THE VIRGIN’S MORAL COMPASS
Most topics pertaining to sexual expression can be divisive, but if there’s one thing we can all agree on, it’s that female sexuality is evil. Wait, what? That’s a completely archaic way of thinking! Society has generally become more enlightened and we try to avoid placing these outdated notions of morality on the women of today—unless, of course, you assess virtually any modern cultural medium. In books, movies, comics, and television, there’s a persistent trope that encompasses several unpleasant notions of the woman as a sexual being. For the purpose of brevity, I shall simply call the embodiment of this trope The Virgin.
The Virgin is defined by a few characteristics. The first, of course, is that at the beginning of the story, she is a virgin or chaste figure. This is made abundantly clear early on in the story. Furthermore, she is often infinitely desirable, blessed with special powers and/or extraordinary physical characteristics and beauty, and her virginity or chastity will ultimately serve as a key plot point later on in the tale—one that often traumatizes the character and precipitates a decline in moral purity. One of the most well-known examples of The Virgin is the Twilight saga’s Bella Swan, who meets all of these criteria without question. However, we can dismiss this because it was written by a Mormon author and has been heavily critiqued for its poor writing and unhealthy portrayal of relationships. Still, this trope is so ubiquitous in mainstream culture that you can find The Virgin nearly anywhere you look.
In virtually any mainstream horror movie made in the last 50 years we can identify “The Virgin Lives” cliché, brilliantly satirized by 2012’s Cabin in the Woods — and I won’t even begin to address all of the available examples in comic books. However, these creative outlets are largely dominated by men. In the romance genre, where a vast majority of writers are female, novelists still elect to utilize The Virgin archetype in their stories. These stories often involve a virginal character in her mid-20s who has expressed little to no interest in sex until they encounter one particular man whose magical testosterone activates their sex drive. In turn, her Super Virgin Vagina ™ will heal his woes, convert him from his bad boy ways, or make his heart grow three sizes that day at the time of their inevitable coupling.
In The Breakfast Club, the viewer’s change in perception of shallow, rich girl Claire is incited by the discovery that she is a virgin.

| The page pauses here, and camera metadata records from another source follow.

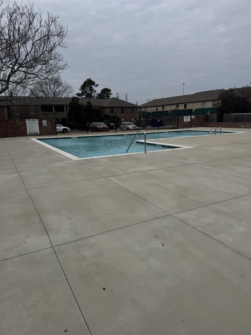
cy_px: 168
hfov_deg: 56.8
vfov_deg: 71.6
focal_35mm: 24
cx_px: 126
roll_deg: +2.7
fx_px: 232
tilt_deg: -12.2
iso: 80
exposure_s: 1/7937
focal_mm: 6.76
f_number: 1.78
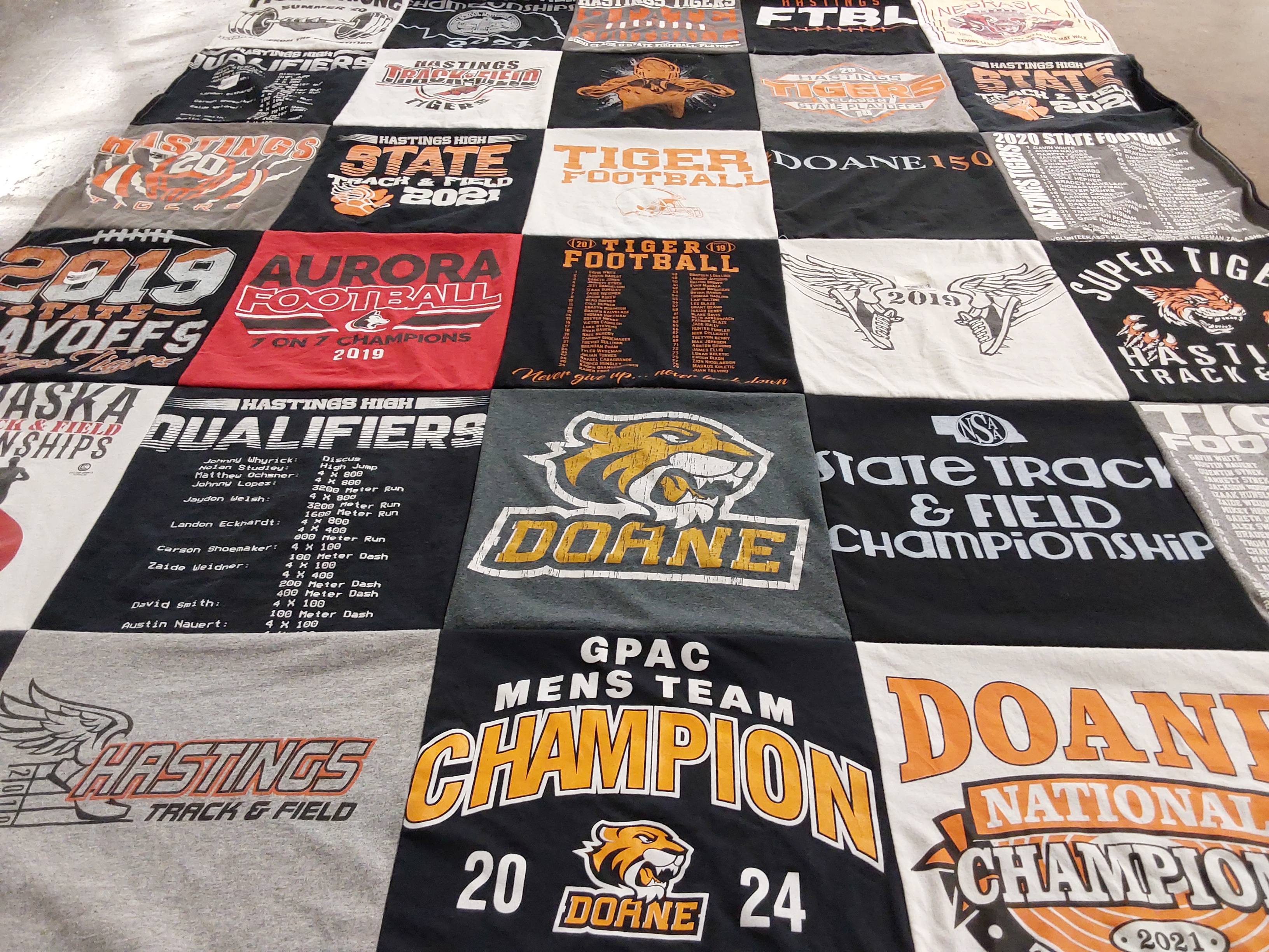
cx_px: 634
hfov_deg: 63.4
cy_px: 476
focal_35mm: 28
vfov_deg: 49.7
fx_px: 1026
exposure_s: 1/50
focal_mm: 2.91
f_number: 1.9
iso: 125
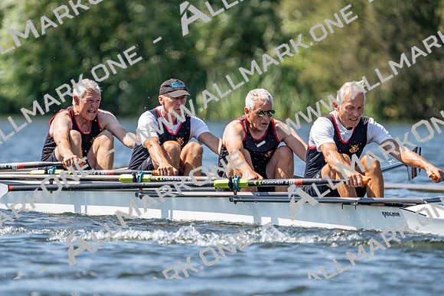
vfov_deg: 2.6
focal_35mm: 535
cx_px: 222
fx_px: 6600
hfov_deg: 3.9
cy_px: 148
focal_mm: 535
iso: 500
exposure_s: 1/2000
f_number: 6.3
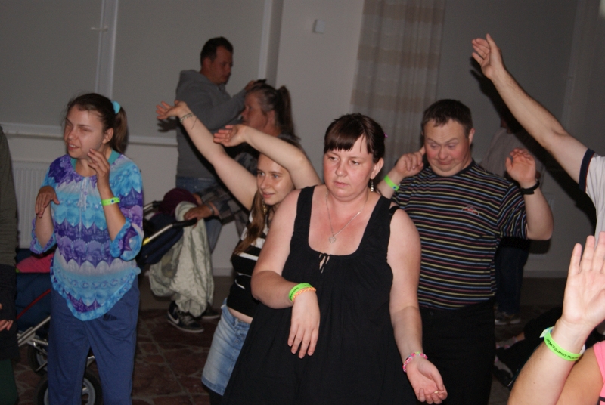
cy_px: 202
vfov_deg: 25.8
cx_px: 302
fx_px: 884
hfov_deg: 37.8
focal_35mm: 52
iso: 400
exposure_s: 1/60
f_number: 4.5
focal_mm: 35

In Live and Let Die, James Bond liberates Solitaire of her virginity and psychic powers in one fell swoop. In True Blood, Sookie Stackhouse begins the series as a magical 25-year-old, infinitely desirable virgin whose sexual awakening at the hands of her vampire boyfriend serves as a major plot point (BINGO!).
Still, one of the most disappointing examples of The Virgin trope is Joss Whedon’s Buffy the Vampire Slayer. Whedon intended to subvert a lot of female character tropes with the show and has an excellent record for creating dynamic, fully-formed female characters. Nonetheless, beautiful, super-powered Buffy Summers is not immune to the curse of The Virgin. During her first sexual encounter, her Super Virgin Vagina ™ makes her vampire boyfriend so unimaginably happy that (it? she?) breaks a curse and returns him to his evil former nature. This tragedy signals the beginning of a descent into moral ambiguity and darkness for the character.
What makes the prevalence of this trope troubling is its indication that we still associate sexual chastity with moral soundness. For every Virgin, we see ten sexual female characters portrayed as evil or of questionable intent. When we equate goodness with some outdated, Biblical sense of female purity in our cultural mediums, we undermine the vast depth and breadth of human sexuality—not to mention the ability of the masses to differentiate between sexual choices and ability to grasp right and wrong. Writers, give your audience (and women in general) some credit.